Here’s how to strategically divide your money across different savings accounts to stay on track toward your mortgage goals.
Start with your dedicated “Home Fund”.
Your down payment is the foundation of your home-buying plan. Keeping it separate from your everyday accounts helps you stay focused and avoid dipping into it for other expenses.
The best account type for this is a high-interest savings account (HISA) with no monthly fees and easy online transfers. This fund can be for your down payment, closing costs, home inspection, and all the other expenses that come with buying a home.
Pro mortgage tip: Automate transfers from your paycheque so you’re consistently building your down payment. Don’t forget that even small, regular amounts add up fast.

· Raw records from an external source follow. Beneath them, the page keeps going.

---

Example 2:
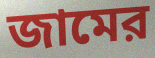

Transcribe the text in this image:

জামের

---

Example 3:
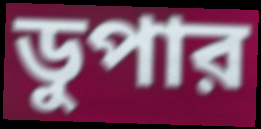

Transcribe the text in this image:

ডুপার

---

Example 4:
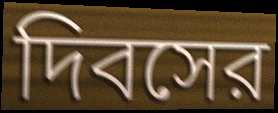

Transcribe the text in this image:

দিবসের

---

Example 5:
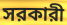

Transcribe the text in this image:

সরকারী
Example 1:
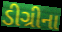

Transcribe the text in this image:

ડીગ્રીના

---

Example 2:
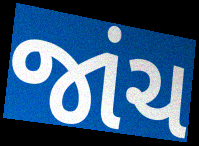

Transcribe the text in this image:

જાંચ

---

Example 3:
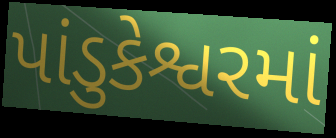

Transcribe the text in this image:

પાંડુકેશ્વરમાં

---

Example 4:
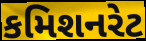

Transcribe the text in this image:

કમિશનરેટ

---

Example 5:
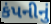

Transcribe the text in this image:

કંપનીનું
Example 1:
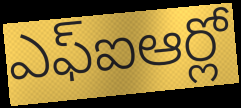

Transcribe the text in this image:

ఎఫ్ఐఆర్లో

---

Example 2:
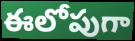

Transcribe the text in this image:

ఈలోపుగా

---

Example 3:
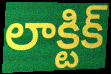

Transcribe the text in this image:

లాక్టిక్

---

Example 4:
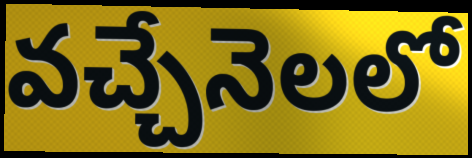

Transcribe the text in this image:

వచ్చేనెలలో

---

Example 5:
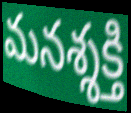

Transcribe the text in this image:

మనశ్శక్తి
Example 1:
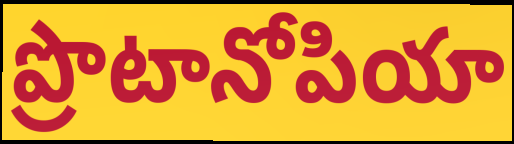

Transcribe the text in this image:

ప్రొటానోపియా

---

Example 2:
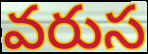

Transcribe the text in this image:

వరుస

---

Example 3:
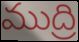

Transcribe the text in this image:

ముద్రి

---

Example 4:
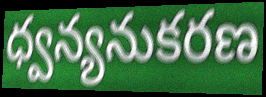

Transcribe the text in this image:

ధ్వన్యనుకరణ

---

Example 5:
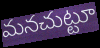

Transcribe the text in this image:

మనచుట్టూ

Keep your emergency fund separate.
There will always be financial surprises with homeownership, from a sudden bathroom repair to a furnace that gives out in January. That’s why an emergency fund is non-negotiable.

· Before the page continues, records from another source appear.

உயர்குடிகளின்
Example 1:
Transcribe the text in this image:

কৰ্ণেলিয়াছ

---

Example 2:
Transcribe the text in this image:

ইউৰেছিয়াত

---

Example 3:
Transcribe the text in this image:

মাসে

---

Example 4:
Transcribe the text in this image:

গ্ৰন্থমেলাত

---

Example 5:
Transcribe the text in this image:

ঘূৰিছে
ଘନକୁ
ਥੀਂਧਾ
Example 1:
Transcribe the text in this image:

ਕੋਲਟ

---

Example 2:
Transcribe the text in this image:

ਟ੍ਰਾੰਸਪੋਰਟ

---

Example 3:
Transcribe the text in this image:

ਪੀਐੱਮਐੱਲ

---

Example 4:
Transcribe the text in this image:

The best account type for these surprises is a separate savings account or a TFSA. This account should have 3-6 months of living expenses and shouldn’t be touched during the home-buying process.
This account matters because lenders will look at your overall financial stability. Having an emergency fund helps show that you’re prepared to manage your mortgage responsibly.
Use a TFSA for flexible, tax-free growth.
If you’re saving over a few years, a Tax-Free Savings Account (TFSA) can be a smart way to grow your money while keeping it accessible. Any interest or investment gains are tax-free, and withdrawals won’t impact your taxable income.
You can use your TFSA for part of your down payment or upcoming home-related costs, while earning more than a regular bank account typically offers.
Take advantage of the first home savings account.
The First Home Savings Account (FHSA) is one of the best new tools available for Canadians saving for a home. It combines the benefits of an RRSP and a TFSA to help first-time buyers save faster. Contributions are tax-deductible, and qualified withdrawals for your first home are tax-free. You can contribute up to $8,000 per year, to a lifetime maximum of $40,000.
Pro mortgage tip: If you qualify, open an FHSA as soon as possible. You can even combine it with the Home Buyers’ Plan (HBP) to maximize your down payment.
Set up a short-term “flex fund”.
Life doesn’t stop while you’re saving for a mortgage. Birthdays, car repairs, and vacations still happen.
The best account type for your flex fund is a regular savings account linked to your chequing account. This handles short-term spending goals so your home fund stays untouched.
Pro mortgage tip: Label your accounts with motivating names like “Future Home,” “Emergency Fund,” or “Flex Savings.”
It’s a simple psychological trick that helps keep you on track.
Track your progress and stay motivated.
Use budgeting apps like Mint, YNAB, or your bank’s own tools to track your savings across accounts. Watching your balances grow can keep you focused on your long-term goal. It’s essential to understand and know your own financial wealth.
A clear, well-divided savings plan makes it easier to qualify for a mortgage and manage homeownership costs comfortably once you move in.
Matthew Jackson’s bottom line.
Saving for a mortgage is about more than reaching a single number. It’s about building smart habits and financial stability that will help you long after you’ve moved into your new home.
By dividing your money across purposeful accounts, you can stay organized, confident, and ready when it’s time to start your mortgage journey. I’m here to help you understand your borrowing power and find the right mortgage for your goals.